Following are excerpts:
Magdi Khalil: I am one of the people who were very happy that a person from an African background was elected President of the United States after the suffering of slavery and a long history of discrimination against blacks. But Obama chose a completely different path. If you go back to Obama’s speech on June 4, 2009 at Cairo University, you will see the following main points: “I am hosted by two remarkable institutions. For over a thousand years, Al-Azhar has stood as a beacon of Islamic learning, and Cairo University…” First of all, he praised Al-Azhar University, saying that he was being hosted in Cairo by two institutions, Al-Azhar University and Cairo University. Imagine that! He praised Al-Azhar University!
The second thing that Obama said was that “partnership between America and Islam must be based on what Islam is, not what it isn’t.” Imagine that! Could you believe what Obama said? He said that the partnership between America and Islam must be based on Islam is, and not what… In other words, Islamic standards dominate [America’s] relations with the Islamic world. That’s what he said in his speech at Cairo University.
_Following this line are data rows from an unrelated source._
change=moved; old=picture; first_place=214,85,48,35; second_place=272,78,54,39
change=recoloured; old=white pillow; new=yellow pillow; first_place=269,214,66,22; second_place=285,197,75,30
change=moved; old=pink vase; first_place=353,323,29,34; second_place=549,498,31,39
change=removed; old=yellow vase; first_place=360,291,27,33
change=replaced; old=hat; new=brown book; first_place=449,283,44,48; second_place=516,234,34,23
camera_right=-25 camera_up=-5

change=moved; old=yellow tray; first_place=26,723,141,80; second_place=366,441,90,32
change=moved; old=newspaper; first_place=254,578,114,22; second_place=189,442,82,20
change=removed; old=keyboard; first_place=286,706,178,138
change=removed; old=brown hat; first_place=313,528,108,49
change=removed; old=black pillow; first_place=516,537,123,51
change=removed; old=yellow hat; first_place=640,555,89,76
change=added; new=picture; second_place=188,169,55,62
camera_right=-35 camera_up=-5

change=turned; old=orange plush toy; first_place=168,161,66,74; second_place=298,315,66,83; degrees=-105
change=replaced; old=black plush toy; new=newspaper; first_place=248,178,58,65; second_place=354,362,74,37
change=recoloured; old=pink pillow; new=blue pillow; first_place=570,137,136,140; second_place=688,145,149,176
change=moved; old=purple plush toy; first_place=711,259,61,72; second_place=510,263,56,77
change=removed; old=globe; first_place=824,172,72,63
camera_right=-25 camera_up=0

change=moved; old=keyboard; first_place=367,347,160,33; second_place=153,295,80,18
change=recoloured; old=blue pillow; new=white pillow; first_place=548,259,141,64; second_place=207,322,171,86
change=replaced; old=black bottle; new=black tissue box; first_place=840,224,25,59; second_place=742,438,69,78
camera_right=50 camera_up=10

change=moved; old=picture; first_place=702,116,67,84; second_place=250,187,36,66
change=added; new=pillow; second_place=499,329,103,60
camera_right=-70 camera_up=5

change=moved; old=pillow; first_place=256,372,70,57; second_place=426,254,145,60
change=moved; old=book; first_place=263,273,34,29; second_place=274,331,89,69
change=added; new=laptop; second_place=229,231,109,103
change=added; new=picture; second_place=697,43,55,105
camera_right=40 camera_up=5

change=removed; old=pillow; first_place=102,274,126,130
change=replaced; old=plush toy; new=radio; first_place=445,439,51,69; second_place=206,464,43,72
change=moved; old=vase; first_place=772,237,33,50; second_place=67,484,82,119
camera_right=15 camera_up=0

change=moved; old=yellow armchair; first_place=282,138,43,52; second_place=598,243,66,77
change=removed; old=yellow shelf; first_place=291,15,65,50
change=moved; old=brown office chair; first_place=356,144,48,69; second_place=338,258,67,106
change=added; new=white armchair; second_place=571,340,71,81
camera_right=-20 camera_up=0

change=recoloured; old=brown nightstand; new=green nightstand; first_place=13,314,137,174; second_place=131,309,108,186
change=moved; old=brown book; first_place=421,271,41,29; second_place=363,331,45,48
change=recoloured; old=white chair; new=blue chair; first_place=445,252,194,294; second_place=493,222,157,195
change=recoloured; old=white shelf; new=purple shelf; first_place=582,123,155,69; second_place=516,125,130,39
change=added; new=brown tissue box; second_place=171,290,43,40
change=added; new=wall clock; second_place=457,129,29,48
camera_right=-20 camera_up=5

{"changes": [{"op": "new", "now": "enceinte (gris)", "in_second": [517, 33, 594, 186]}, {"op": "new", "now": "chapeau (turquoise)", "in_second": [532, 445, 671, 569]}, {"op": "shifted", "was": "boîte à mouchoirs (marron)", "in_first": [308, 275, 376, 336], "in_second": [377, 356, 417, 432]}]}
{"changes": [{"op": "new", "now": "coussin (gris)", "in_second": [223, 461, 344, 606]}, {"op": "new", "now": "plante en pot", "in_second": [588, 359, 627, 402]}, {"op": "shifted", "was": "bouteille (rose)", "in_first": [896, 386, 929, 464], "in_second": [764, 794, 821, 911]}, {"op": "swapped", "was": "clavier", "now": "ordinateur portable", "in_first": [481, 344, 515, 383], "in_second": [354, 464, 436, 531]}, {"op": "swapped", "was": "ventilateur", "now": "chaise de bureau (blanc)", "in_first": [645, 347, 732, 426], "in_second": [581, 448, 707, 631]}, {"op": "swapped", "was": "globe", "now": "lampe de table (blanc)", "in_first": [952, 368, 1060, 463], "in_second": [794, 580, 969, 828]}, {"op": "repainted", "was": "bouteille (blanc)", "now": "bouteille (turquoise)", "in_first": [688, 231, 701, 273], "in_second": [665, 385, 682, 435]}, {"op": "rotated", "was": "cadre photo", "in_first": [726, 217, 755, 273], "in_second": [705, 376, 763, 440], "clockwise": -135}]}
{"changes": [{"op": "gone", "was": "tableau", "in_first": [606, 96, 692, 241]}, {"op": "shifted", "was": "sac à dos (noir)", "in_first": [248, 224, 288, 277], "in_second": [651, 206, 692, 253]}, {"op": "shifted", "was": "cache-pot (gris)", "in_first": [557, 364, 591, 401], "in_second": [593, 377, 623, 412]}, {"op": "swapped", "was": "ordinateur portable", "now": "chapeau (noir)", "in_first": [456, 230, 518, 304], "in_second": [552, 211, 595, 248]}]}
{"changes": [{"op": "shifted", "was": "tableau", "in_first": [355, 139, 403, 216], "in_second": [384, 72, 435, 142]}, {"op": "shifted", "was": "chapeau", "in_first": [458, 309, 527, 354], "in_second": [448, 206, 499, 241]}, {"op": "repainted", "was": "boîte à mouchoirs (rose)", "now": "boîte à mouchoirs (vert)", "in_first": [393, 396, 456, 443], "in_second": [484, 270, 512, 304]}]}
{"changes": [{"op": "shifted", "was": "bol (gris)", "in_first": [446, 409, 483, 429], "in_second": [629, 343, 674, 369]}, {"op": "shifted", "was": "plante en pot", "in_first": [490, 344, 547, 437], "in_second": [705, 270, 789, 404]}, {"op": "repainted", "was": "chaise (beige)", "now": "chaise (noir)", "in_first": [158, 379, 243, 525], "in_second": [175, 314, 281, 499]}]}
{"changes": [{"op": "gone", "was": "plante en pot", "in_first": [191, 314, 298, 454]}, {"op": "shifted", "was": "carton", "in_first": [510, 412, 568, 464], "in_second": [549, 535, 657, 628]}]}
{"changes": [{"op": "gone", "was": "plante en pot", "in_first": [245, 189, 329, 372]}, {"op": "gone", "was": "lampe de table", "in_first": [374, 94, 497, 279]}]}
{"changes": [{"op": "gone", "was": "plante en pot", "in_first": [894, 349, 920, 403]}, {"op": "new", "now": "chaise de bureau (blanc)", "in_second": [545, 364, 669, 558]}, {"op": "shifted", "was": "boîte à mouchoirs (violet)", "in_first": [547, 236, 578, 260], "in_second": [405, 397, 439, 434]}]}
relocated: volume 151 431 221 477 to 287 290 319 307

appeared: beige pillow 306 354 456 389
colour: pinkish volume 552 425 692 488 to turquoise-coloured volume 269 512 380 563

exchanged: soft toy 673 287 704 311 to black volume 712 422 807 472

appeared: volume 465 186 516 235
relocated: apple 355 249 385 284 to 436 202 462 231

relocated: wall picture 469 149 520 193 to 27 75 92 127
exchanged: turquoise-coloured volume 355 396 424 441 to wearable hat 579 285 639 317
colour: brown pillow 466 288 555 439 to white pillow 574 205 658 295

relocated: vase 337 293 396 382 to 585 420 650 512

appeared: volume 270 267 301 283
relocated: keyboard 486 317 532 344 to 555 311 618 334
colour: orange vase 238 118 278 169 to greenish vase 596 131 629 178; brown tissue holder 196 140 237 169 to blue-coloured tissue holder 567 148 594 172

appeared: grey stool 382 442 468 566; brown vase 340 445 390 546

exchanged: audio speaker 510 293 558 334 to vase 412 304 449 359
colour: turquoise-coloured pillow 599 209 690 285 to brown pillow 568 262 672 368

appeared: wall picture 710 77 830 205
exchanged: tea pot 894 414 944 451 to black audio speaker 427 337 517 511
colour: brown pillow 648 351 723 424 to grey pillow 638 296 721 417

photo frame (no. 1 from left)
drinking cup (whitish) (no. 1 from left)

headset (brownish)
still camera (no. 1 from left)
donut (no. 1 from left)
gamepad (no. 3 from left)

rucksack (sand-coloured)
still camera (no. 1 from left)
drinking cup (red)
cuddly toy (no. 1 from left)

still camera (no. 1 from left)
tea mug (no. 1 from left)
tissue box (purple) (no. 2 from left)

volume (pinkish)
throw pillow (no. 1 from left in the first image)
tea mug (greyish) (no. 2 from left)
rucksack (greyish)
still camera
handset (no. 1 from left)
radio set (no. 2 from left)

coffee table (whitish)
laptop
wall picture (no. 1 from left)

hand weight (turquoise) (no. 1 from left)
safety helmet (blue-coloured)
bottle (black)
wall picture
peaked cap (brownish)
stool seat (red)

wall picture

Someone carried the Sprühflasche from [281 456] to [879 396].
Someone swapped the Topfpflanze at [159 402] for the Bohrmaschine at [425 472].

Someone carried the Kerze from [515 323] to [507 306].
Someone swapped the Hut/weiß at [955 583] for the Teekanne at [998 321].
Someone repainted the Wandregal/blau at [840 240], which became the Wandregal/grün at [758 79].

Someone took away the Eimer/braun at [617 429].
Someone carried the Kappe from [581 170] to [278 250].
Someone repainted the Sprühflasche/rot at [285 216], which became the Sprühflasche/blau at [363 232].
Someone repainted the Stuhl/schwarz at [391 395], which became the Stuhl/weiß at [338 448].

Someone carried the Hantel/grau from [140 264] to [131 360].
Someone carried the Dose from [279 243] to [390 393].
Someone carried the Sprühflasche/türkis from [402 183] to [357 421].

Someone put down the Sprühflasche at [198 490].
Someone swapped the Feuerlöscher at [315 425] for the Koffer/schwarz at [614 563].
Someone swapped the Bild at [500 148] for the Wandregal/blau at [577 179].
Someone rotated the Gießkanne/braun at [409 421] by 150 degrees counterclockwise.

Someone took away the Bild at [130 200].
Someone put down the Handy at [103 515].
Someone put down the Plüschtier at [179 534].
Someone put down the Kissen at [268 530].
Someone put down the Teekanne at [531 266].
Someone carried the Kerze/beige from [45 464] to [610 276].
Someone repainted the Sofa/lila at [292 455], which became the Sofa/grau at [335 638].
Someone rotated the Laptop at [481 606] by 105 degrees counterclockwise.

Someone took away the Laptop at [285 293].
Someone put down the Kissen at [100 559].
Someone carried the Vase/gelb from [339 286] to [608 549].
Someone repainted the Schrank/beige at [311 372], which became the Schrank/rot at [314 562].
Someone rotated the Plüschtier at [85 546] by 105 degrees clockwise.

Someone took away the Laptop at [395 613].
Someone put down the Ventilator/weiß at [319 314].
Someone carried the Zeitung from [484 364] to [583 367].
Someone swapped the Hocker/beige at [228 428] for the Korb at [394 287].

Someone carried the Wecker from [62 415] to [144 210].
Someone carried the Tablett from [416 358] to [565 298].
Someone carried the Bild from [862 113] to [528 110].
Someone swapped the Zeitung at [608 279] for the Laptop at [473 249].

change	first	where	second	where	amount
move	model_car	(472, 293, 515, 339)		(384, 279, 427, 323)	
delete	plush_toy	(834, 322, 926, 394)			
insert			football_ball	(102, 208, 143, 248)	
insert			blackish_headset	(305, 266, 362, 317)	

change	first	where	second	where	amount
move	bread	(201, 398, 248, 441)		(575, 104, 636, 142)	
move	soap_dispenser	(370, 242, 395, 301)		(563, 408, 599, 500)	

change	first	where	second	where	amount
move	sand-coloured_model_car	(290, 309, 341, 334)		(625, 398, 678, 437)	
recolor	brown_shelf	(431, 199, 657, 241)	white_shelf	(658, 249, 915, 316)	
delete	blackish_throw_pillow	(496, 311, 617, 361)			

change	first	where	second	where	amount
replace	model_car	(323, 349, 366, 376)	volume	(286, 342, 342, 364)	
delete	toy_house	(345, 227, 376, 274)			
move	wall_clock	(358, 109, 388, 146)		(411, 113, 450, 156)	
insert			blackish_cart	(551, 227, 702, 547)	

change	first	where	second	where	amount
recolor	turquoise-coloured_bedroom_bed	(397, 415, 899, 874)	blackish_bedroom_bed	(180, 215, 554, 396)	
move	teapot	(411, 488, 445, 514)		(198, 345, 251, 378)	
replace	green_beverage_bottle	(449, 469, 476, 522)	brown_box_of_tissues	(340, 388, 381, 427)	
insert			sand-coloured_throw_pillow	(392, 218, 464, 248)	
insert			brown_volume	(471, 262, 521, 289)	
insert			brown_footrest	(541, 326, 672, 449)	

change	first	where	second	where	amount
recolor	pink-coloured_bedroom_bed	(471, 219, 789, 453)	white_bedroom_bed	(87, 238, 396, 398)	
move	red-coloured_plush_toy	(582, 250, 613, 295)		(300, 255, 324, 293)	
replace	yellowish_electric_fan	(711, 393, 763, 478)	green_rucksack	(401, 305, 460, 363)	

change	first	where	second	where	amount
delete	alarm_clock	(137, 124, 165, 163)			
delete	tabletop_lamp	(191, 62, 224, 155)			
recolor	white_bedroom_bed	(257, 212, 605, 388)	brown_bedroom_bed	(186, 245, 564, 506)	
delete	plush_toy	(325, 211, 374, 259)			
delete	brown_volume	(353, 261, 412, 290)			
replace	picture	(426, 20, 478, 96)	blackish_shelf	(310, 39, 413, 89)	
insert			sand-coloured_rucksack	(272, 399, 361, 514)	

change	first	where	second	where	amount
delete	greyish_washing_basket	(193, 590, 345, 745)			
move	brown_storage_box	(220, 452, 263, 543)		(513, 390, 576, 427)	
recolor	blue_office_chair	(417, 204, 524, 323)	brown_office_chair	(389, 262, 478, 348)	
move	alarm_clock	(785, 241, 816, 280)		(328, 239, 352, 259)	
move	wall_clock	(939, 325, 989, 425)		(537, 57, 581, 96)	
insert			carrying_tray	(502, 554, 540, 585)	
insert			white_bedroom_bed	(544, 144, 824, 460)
He said: “I consider it part of my responsibility as President of the United States to fight against negative stereotypes of Islam wherever they appear.” As U.S. President, it is my job to fight against negative stereotypes of Islam wherever they appear… Obama also said: “Let there be no doubt: Islam is a part of America.” He said: “The enduring faith of over a billion people is so much bigger than the narrow hatred of a few.” He also said that Islam is not part of the problem [in combating violent extremism], but part of the solution. He said: “Islam has a proud tradition of tolerance.” Islam has a proud tradition of tolerance… Obama said that this was a new beginning between America and the Islamic world, adding that “America is not – and never will be – at war with Islam.”
Obama’s speech in 2009 was apologetic and convoluted. He started talking about colonialism and the Crusades, about the mistakes of the U.S. administration in the Middle East, and the mistake of the West, and the mistakes… It was the traditional discourse of the self-flagellating liberal anarchist left. He made America responsible for all the problems of the region. Obama did not use the word “terror” or the word “terrorists,” but talked about “violent extremists.” In short, as the current Secretary of State described it, Obama’s speech marked “the age of shame.” In that speech, at the height of Islamic terrorism, Obama contended that the problems are caused by America, not by Islamic terrorism.
[Obama said:] We will let you be. We don’t want to interfere. We don’t care if the whole world goes up in flames. America will not intervene. We will lead from behind. Retreat. Retreat. Retreat. Retreat. When a historic opportunity came up in Iran in 2009 – and then in the Middle East in 2011 – to transform the Middle East into democracy instead of Islamic extremism, Obama left all these matters alone, and we ended up with anarchy instead of revolutions and Islamists instead of democratic activists.